Have you ever been held back from creating something because you were worried someone may not like it? I know I have.
Here’s a tip for overcoming that fear. I call it the math of trolls, it’s based on the idea that someone is 100% guaranteed to not like what you create. Consider the criticism of the following well-known authors and musicians. Regardless of how well received a song, album, or book is by their intended audience, it always receives negative feedback.
Some examples include:
Walden, the literary American classic by Henry David Thoreau exploring nature and its simplicity, harmony, and beauty, currently has 124 one-star reviews on Amazon. Including this particularly harsh feedback:
“What a blowhard.”
“What a yawn!”
“Tough read, it was extremely boring.”
“I was not impressed.”
“…the book is crap.”
“I was bored to death.”
The Beatles receive equally harsh feedback for their classic album, Sgt. Pepper’s Lonely Hearts Club Band, named the number one album of all time by the Rolling Stone.
“I just don't get why anybody likes this album!”
“Most of the songs are worthless, stupid, and dull.”
“Not only is it a bad album, it is also a boring one.”
Thriller, the top-grossing album of all-time by Michal Jackson receives the following feedback:
“This album is overrated.”
“With the exception of ‘Billie Jean’ the album is a dud.”
Le d Zeppelin sold over 23 million copies of Led Zeppelin IV, and receives these remarks:
“I can't believe people think this is good music.”
“One of the worst bands of the 70's.”
“This album represents the musicians attempting a level of art they weren't capable of reaching, and the results are spectacularly crass and mindless.”
Dr. Dre’s debut album, The Chronic, which is widely regarded as one of the most well-produced hip-hop albums of all time received the following critiques:
“This album sucks!”
“One of the worst albums & rappers ever.”
“The worst CD that I have ever heard in my life.”

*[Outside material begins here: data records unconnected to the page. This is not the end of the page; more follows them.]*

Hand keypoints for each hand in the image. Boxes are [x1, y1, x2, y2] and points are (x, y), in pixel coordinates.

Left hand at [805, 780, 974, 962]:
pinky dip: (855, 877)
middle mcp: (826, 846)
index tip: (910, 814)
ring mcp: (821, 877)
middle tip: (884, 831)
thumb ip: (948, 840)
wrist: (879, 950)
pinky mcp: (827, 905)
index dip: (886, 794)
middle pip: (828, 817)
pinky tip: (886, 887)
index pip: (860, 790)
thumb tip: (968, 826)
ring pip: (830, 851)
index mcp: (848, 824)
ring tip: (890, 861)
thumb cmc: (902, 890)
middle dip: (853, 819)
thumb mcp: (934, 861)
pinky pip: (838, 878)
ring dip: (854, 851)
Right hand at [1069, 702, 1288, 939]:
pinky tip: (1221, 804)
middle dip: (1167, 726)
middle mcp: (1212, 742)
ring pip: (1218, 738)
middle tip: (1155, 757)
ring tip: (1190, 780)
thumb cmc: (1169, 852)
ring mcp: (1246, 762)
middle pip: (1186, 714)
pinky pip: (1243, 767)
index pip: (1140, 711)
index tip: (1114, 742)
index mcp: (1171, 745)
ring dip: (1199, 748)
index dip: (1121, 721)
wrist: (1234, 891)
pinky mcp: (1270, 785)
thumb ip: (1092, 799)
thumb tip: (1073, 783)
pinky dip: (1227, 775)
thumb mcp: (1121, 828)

I understand the lyrics of The Chronic could easily offend listeners, and that may be why listeners feel adamant about sharing their negative feeling towards it. But that doesn’t explain the negative reaction to this YouTube version of Patti Griffin’s song Heavenly Day (it’s basically an ode to relaxing and lyrically one of the least offensive songs I could find). Thirty viewers have publicly thumbed it down. I understand some people may not like this style of music (and they are certainly entitled to an opinion) but it seems like a stretch to publicly want to show distaste for it.

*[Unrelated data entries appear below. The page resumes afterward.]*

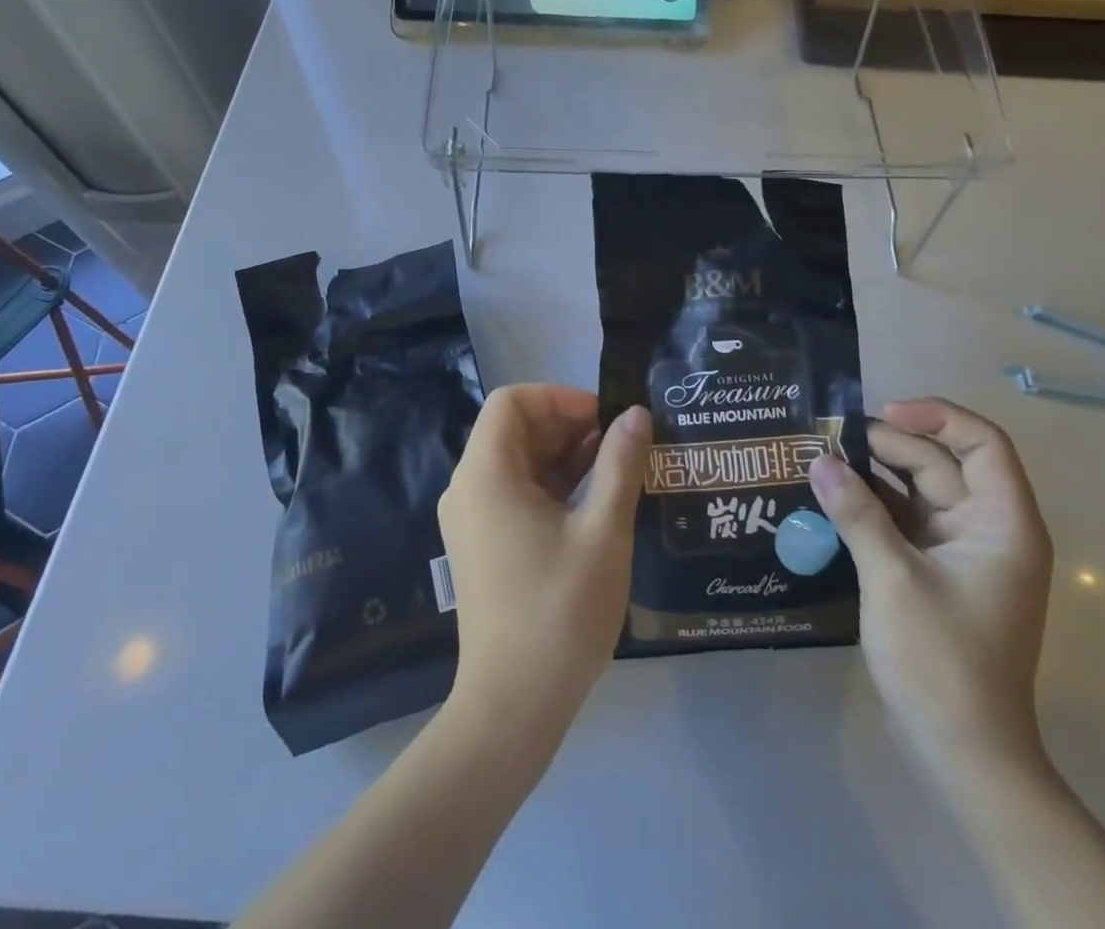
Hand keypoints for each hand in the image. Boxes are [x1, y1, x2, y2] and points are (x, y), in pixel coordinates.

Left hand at [438, 386, 648, 734]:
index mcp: (486, 474)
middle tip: (619, 445)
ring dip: (563, 456)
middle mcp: (467, 488)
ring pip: (516, 461)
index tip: (604, 419)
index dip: (559, 398)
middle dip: (567, 426)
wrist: (512, 707)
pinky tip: (591, 503)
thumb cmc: (559, 611)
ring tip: (615, 471)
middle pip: (513, 429)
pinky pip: (513, 492)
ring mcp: (470, 519)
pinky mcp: (480, 545)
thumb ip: (620, 464)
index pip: (512, 401)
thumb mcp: (602, 531)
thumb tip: (636, 414)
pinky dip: (550, 485)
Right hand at [808, 399, 1052, 778]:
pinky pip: (907, 522)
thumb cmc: (942, 661)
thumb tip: (819, 460)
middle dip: (888, 445)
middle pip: (942, 464)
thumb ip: (856, 513)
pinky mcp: (939, 574)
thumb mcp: (893, 578)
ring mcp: (964, 554)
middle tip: (830, 440)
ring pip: (920, 492)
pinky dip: (874, 507)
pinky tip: (833, 499)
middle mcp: (989, 529)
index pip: (983, 443)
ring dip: (876, 474)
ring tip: (824, 460)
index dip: (936, 416)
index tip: (881, 413)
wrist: (963, 756)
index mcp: (1003, 524)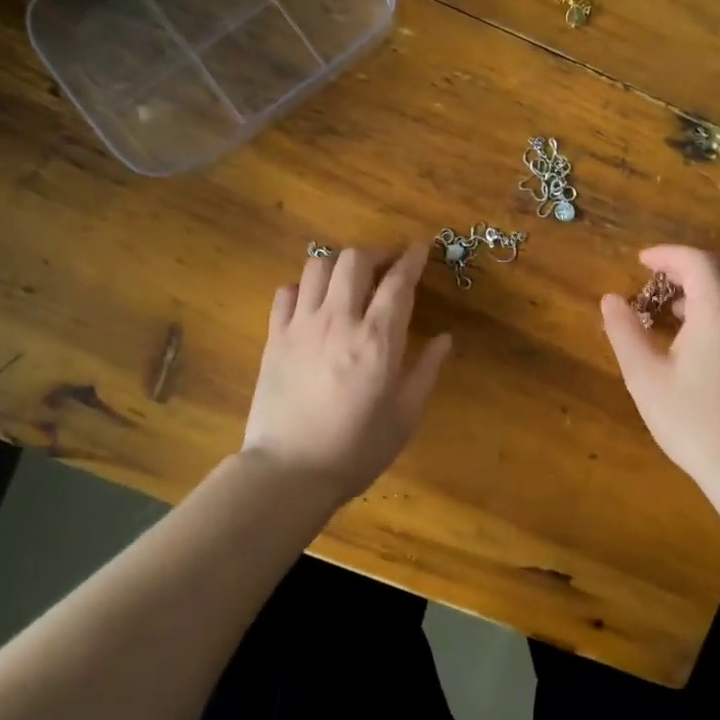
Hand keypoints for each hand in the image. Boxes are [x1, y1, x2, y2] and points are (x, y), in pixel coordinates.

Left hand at [242, 246, 452, 500]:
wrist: (290, 472)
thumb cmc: (357, 448)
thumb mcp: (405, 415)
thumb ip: (427, 370)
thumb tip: (444, 338)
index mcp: (378, 339)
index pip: (399, 282)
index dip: (412, 258)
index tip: (421, 247)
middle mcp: (339, 320)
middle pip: (354, 259)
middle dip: (376, 253)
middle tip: (387, 266)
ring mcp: (302, 326)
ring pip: (317, 266)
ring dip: (338, 265)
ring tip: (349, 280)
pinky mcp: (275, 338)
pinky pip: (286, 292)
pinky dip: (303, 288)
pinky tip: (313, 304)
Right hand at [600, 246, 719, 490]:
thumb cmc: (693, 421)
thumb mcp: (645, 378)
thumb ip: (625, 332)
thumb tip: (610, 300)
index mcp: (718, 312)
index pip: (697, 260)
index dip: (668, 254)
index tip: (644, 263)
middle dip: (701, 262)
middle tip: (671, 281)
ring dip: (717, 288)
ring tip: (684, 317)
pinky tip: (711, 348)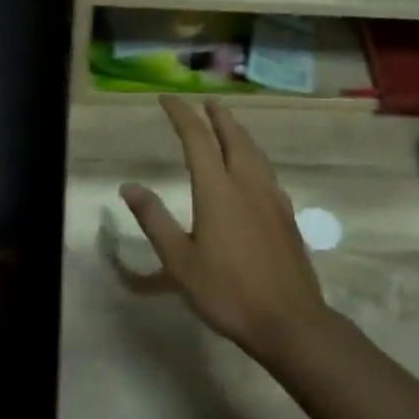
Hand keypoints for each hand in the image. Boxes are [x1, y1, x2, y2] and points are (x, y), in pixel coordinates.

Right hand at [120, 96, 328, 364]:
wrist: (289, 320)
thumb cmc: (227, 291)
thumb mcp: (179, 261)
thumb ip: (154, 220)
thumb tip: (129, 187)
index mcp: (217, 189)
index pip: (196, 138)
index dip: (181, 114)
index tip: (167, 99)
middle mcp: (247, 182)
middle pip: (232, 135)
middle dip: (216, 115)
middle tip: (205, 102)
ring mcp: (271, 196)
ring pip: (254, 150)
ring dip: (238, 131)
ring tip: (227, 125)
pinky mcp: (286, 212)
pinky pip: (266, 169)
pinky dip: (253, 154)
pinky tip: (252, 168)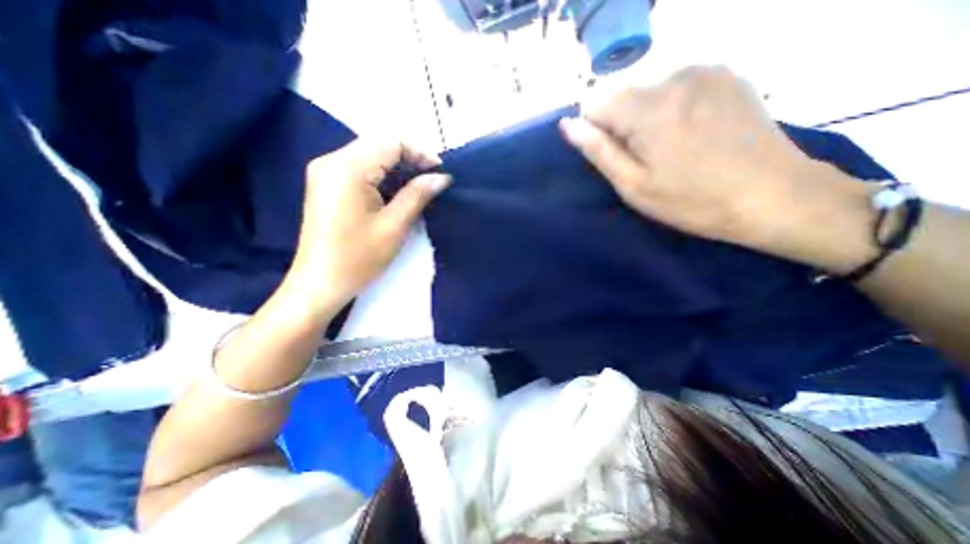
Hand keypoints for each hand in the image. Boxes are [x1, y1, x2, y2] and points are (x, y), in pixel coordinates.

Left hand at [284, 140, 450, 316]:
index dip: (420, 153)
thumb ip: (418, 195)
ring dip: (396, 168)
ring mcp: (324, 172)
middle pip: (378, 145)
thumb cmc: (358, 258)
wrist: (319, 283)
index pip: (390, 142)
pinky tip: (395, 193)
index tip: (440, 174)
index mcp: (347, 168)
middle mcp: (331, 161)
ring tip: (419, 188)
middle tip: (432, 181)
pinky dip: (381, 176)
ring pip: (369, 155)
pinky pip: (359, 168)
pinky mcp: (325, 184)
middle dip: (409, 159)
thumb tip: (442, 177)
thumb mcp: (394, 226)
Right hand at [557, 66, 875, 272]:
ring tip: (673, 149)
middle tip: (647, 159)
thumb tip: (568, 125)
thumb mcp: (634, 185)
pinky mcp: (726, 74)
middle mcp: (675, 76)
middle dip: (623, 125)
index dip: (597, 131)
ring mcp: (705, 70)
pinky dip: (672, 108)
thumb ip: (598, 150)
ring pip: (648, 92)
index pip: (595, 103)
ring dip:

My point is, and this is something I reinforce daily with clients: Prior to beginning the creative process for your project (regardless if it’s a song, book, app, painting, starting a restaurant, building a business, or anything else) establish who it’s for and declare it’s not for everyone. Understand before you start working there is a 100% chance someone will not appreciate it. No matter how brilliant or prolific, your work will be criticized and disliked.
Initially, this seems scary or at least concerning and can paralyze the creative process. But what if you use it to do the opposite?
Could you use it:
As fuel to do your most creative work by ensuring you don’t dull it down to satisfy the masses?
To ensure you focus on creating something special that will particularly resonate with your target audience?
To ease the blow when your first critical feedback is received? (After all, you expected it. It was part of the plan. You saw it coming.)
Everyone’s not going to like what you make. Make it anyway.